How do you select a guardian (and successor guardian)? You need to ask (and answer) questions to arrive at the correct answer. Who would provide the best care for your children if you die? Answer this question with a view toward religious, socioeconomic, and geographical considerations. For example, if a child is in their mid-teens and has a good relationship with friends in the current area, it may be disastrous to appoint a guardian who lives out of state. The loss of the parents, coupled with being separated from friends could be very damaging.

A will can nominate a guardian of the person. The Probate or Orphans’ Court judge does not have to accept your choice – although unless someone challenges that choice as not being in the child’s best interest, the court will almost always go along.

Be sure to consult with the person you name to be sure he or she wants the job and name an alternative guardian in case your first choice should have a change of heart or die before the child is grown.

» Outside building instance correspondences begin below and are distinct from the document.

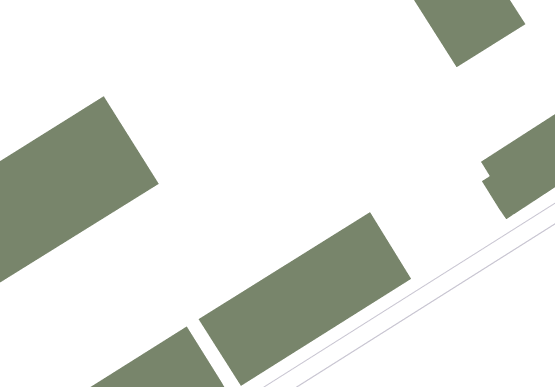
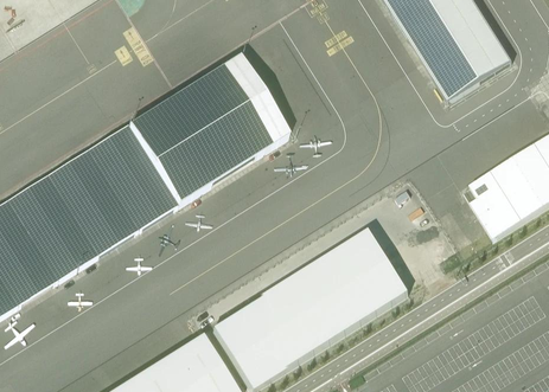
building: none -> [127,57,287,205]

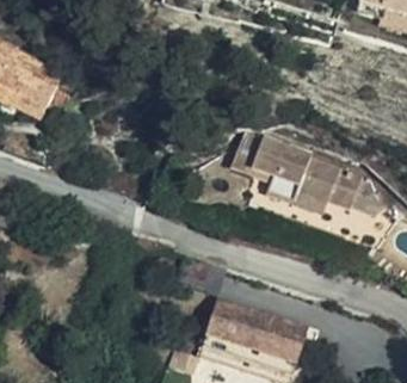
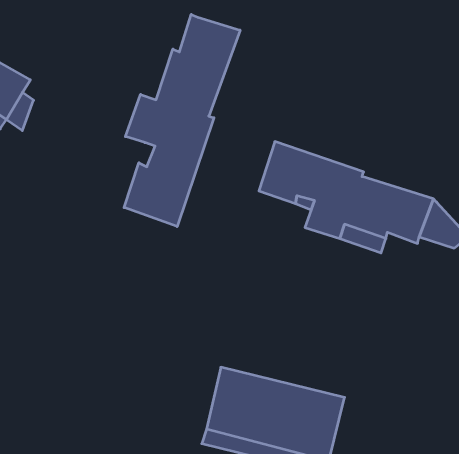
building: none -> [124,14,240,227]

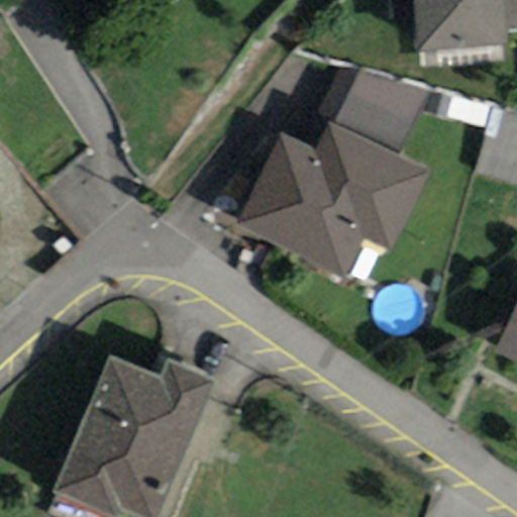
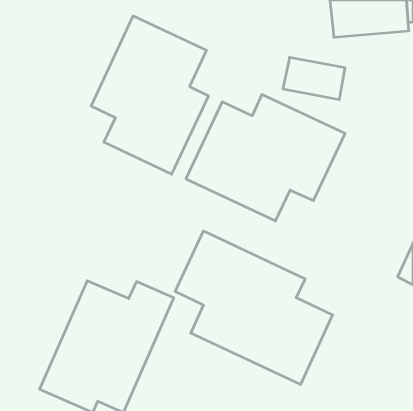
building: none -> [91,16,208,174]
building: none -> [175,231,333,385]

Agent for your financial power of attorney

You should consider signing durable financial power of attorney as part of your estate plan. Picture a timeline: today, you are alive and fully capable of managing your affairs. At the other end of the timeline is the date of your death. Somewhere in between, either due to accident or illness, you may become unable to mange your financial affairs for a short or extended period of time. Who manages your finances if you are unable?

Without a power of attorney, someone would have to (literally) take you to court and have you declared to be incapacitated. A guardian of your estate (and person) would be appointed and the guardian of the estate would have to show the court, on an annual basis, the disbursements of your funds.

If you are like most people, you want to keep the court out of your life as much as possible. In most cases, a power of attorney eliminates the need for a court appointed guardian to manage your affairs. The agent under the power of attorney is given broad powers over your property and can generally do everything with your assets that you could have done when you had the capacity to do so – except, generally, the power to take all of your money and gift it to him or herself.

The agent can be one or more individuals or a corporate fiduciary. You should also consider whether multiple agents should be required to act jointly or whether they can act individually. Finally, you should appoint a primary agent and then a successor. Similar to the executor and the trustee appointments, you should select someone who is financially responsible, stable, and trustworthy.

Agent under your health care power of attorney/living will

The health care power of attorney/living will allows you to set forth your personal preferences with regard to the use or application of certain life sustaining procedures which serve to prolong your life artificially if you are in a terminal condition or permanent state of unconsciousness. It also allows you to choose an agent to make these (and other) health care related decisions for you if you are incapacitated.

As with all other fiduciary appointments, a primary and successor should be considered and appointed. The appointment of multiple agents who serve together is not forbidden, but consideration needs to be given to the possibility of disagreement. For example, if you appoint two of your children as the agents and they disagree, who will the doctor or health care provider take direction from? You should select someone as your agent whom you trust to be able to receive and process medical information from your health care providers and make decisions based upon your directions (and not their personal preferences).